| Plain-text document sources |

•••

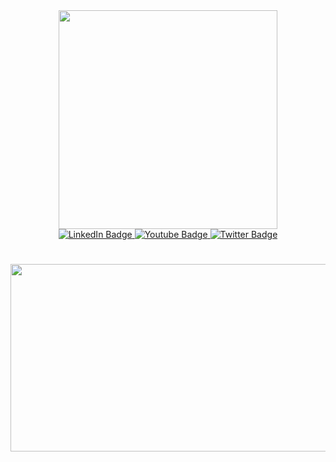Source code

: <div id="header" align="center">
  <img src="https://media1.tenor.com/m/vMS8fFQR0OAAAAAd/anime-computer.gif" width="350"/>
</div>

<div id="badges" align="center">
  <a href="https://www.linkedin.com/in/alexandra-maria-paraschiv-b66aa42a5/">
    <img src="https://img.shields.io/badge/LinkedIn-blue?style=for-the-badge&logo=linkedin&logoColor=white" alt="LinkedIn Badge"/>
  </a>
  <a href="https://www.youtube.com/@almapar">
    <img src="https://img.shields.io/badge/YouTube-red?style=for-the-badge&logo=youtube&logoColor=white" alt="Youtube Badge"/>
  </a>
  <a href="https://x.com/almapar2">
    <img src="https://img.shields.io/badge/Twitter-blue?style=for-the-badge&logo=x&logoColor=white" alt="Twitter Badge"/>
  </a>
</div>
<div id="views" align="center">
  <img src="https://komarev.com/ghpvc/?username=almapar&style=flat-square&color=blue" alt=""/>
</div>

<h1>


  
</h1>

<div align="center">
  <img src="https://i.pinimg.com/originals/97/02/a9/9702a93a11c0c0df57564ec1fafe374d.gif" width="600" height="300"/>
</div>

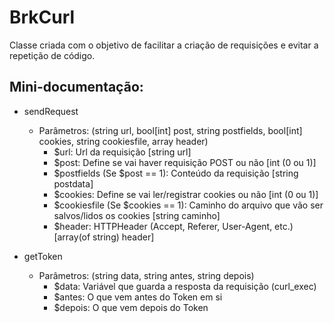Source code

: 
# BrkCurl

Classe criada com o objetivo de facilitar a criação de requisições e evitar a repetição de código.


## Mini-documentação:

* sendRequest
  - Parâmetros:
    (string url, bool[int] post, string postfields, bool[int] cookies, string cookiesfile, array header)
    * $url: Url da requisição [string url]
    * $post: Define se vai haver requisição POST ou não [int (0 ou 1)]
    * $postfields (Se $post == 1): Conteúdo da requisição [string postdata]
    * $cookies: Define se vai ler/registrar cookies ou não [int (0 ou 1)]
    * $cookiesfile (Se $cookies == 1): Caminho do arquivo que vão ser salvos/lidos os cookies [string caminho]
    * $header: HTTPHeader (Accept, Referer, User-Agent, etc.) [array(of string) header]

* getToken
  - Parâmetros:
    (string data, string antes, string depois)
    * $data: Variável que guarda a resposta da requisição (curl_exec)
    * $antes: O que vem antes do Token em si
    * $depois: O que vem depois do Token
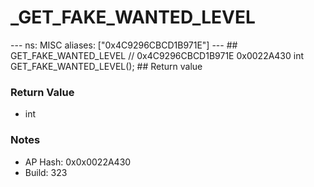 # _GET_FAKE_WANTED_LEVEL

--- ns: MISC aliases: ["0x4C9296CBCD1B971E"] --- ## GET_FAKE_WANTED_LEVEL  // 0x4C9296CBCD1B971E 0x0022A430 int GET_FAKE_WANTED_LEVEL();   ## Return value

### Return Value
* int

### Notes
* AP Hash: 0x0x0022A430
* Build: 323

•••

| Required work |
Omit the pictures, then output every record exactly as given.

| Result |
Source code

: <div id="header" align="center">
  <img src="https://media1.tenor.com/m/vMS8fFQR0OAAAAAd/anime-computer.gif" width="350"/>
</div>

<div id="badges" align="center">
  <a href="https://www.linkedin.com/in/alexandra-maria-paraschiv-b66aa42a5/">
    <img src="https://img.shields.io/badge/LinkedIn-blue?style=for-the-badge&logo=linkedin&logoColor=white" alt="LinkedIn Badge"/>
  </a>
  <a href="https://www.youtube.com/@almapar">
    <img src="https://img.shields.io/badge/YouTube-red?style=for-the-badge&logo=youtube&logoColor=white" alt="Youtube Badge"/>
  </a>
  <a href="https://x.com/almapar2">
    <img src="https://img.shields.io/badge/Twitter-blue?style=for-the-badge&logo=x&logoColor=white" alt="Twitter Badge"/>
  </a>
</div>
<div id="views" align="center">
  <img src="https://komarev.com/ghpvc/?username=almapar&style=flat-square&color=blue" alt=""/>
</div>

<h1>


  
</h1>

<div align="center">
  <img src="https://i.pinimg.com/originals/97/02/a9/9702a93a11c0c0df57564ec1fafe374d.gif" width="600" height="300"/>
</div>

Source code

: 
# BrkCurl

Classe criada com o objetivo de facilitar a criação de requisições e evitar a repetição de código.


## Mini-documentação:

* sendRequest
  - Parâmetros:
    (string url, bool[int] post, string postfields, bool[int] cookies, string cookiesfile, array header)
    * $url: Url da requisição [string url]
    * $post: Define se vai haver requisição POST ou não [int (0 ou 1)]
    * $postfields (Se $post == 1): Conteúdo da requisição [string postdata]
    * $cookies: Define se vai ler/registrar cookies ou não [int (0 ou 1)]
    * $cookiesfile (Se $cookies == 1): Caminho do arquivo que vão ser salvos/lidos os cookies [string caminho]
    * $header: HTTPHeader (Accept, Referer, User-Agent, etc.) [array(of string) header]

* getToken
  - Parâmetros:
    (string data, string antes, string depois)
    * $data: Variável que guarda a resposta da requisição (curl_exec)
    * $antes: O que vem antes do Token em si
    * $depois: O que vem depois do Token
 # _GET_FAKE_WANTED_LEVEL

--- ns: MISC aliases: ["0x4C9296CBCD1B971E"] --- ## GET_FAKE_WANTED_LEVEL  // 0x4C9296CBCD1B971E 0x0022A430 int GET_FAKE_WANTED_LEVEL();   ## Return value

### Return Value
* int

### Notes
* AP Hash: 0x0x0022A430
* Build: 323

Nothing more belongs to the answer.